Well it’s not the tree. It’s an old thing associated with the original dwelling that has to be ripped up. Massive bill – damn it! When I thought about making home improvements I wanted it to be something I could see. Grrr
There is a 5% chance apparently that the local water board will take responsibility…I can only hope:-)
Darin and I spend a bit on music. He bought a $50 itunes card today from our local Dick Smith Electronics store to complete a few albums we have downloaded from itunes. He got it home, scratched the back and the number was indecipherable. Annoying!
He returned to the store and they told him he would need to contact itunes. He (naturally) asked to speak to ’someone’ who said that itunes had collected all the faulty ones last week. Well obviously they missed one! Dick Smith wouldn’t give him a refund even though it was clear and obvious the card was faulty. He has emailed itunes and received an automated email to say they’ll get back to him within 24 hours. Really I think it sucks.

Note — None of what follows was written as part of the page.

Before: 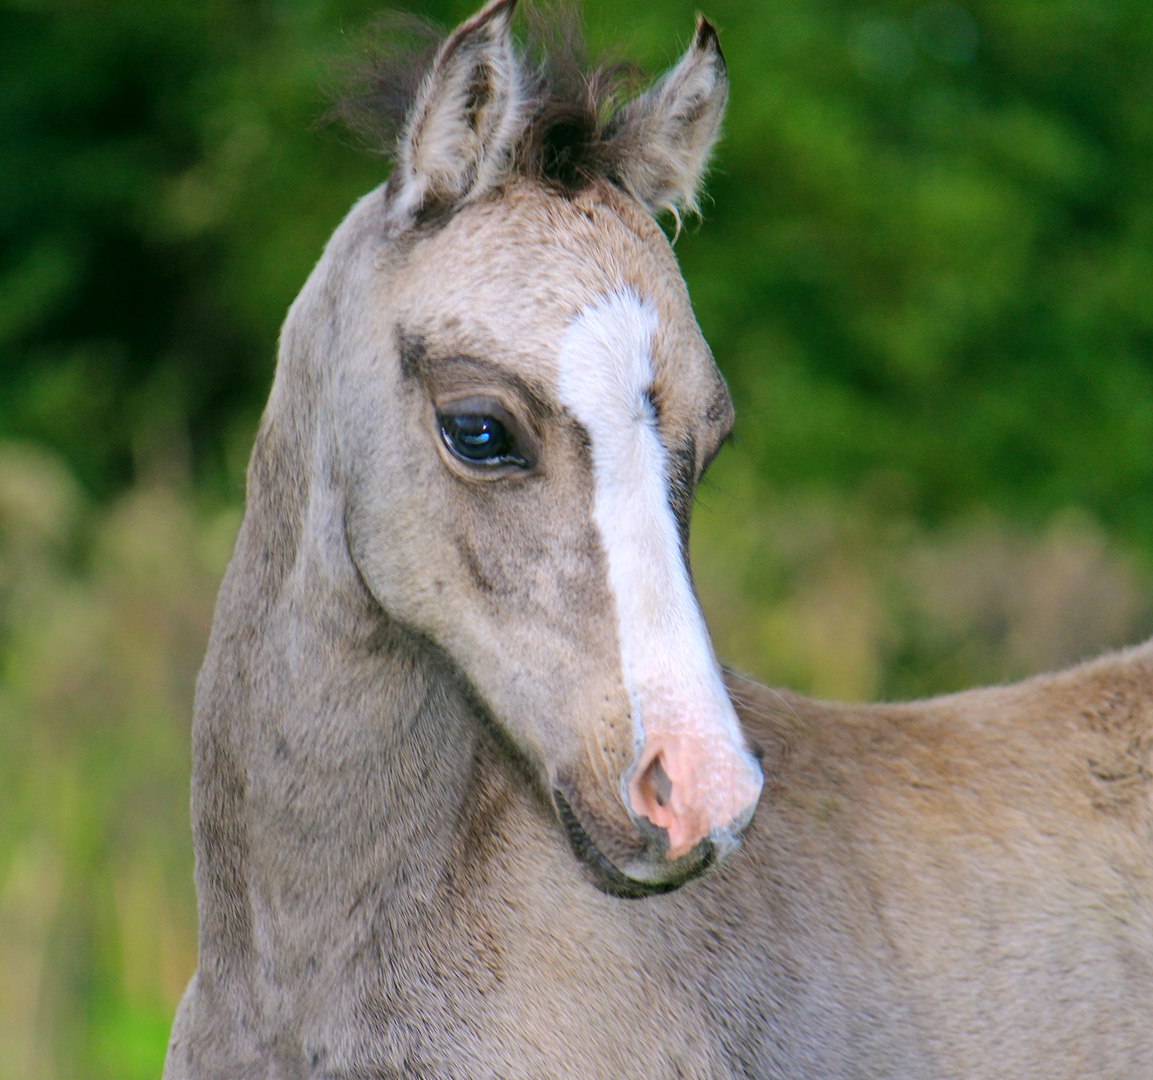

From now on, we’ll be buying our itunes vouchers from places that have it printed on receipts.
I wish I could press pause on the holidays. I want the time to last longer. There is so much I am just beginning to get into after unwinding, celebrating, tripping off to Sydney and now the holidays have shrivelled up and there’s only a week left. How did that happen?
I am listening to an audio book each morning by Caroline Myss, called ‘The Language of Archetypes’. She speaks with authority and I am enjoying it a lot. She also injects humour into her conversation. I appreciate that. I have also started reading ‘Blink’ by Malcolm Gladwell. I picked it up in a second hand book shop in Sydney. It’s facinating. I hate to admit this but I had over 900 saved blog posts in my feed. I’ve been steadily reducing that number each day.
Last year we had lots of after school meetings and I believe it seriously inhibited my learning. My routine was to come home from school and pursue things of interest online and generally stay in touch with the wider world. By the time I got home from work I’d had enough of the wider world and just wanted to do home and family things.
I’ve also started exercising again. It always feels so good but when I am tired I just don’t make the time. I intend to be firmer with myself about that and perhaps get up earlier in the mornings to get it done.
Tom will be home on Friday. This time he’s staying for a week! I’m excited to see him, but I don’t want to wish any day of this lovely unstructured time away.
The year 9s finished today and it went well enough. I start tomorrow working with the admin team at the new campus so I won’t be farewelling the rest of the school. It happened so quickly in the end. As it usually does in a big rush where only the important and urgent things got done. I am so tired at the moment and a bit sooky as well.
I feel like I’ve barely seen Darin this week and I miss him. It’s my daughter’s birthday tomorrow. She will be 21. I can’t believe I’ve had 21 years with her. Her party isn’t for another 10 days, so it’s great I will be finished school and get a chance to do the things I want to do to celebrate her on that night. I wish I could see her tomorrow, but we are both working and she is hours away and we can’t even get each other on the phone right now! I haven’t seen my parents since my birthday and that was brief and my dad was out! I am missing my loved ones.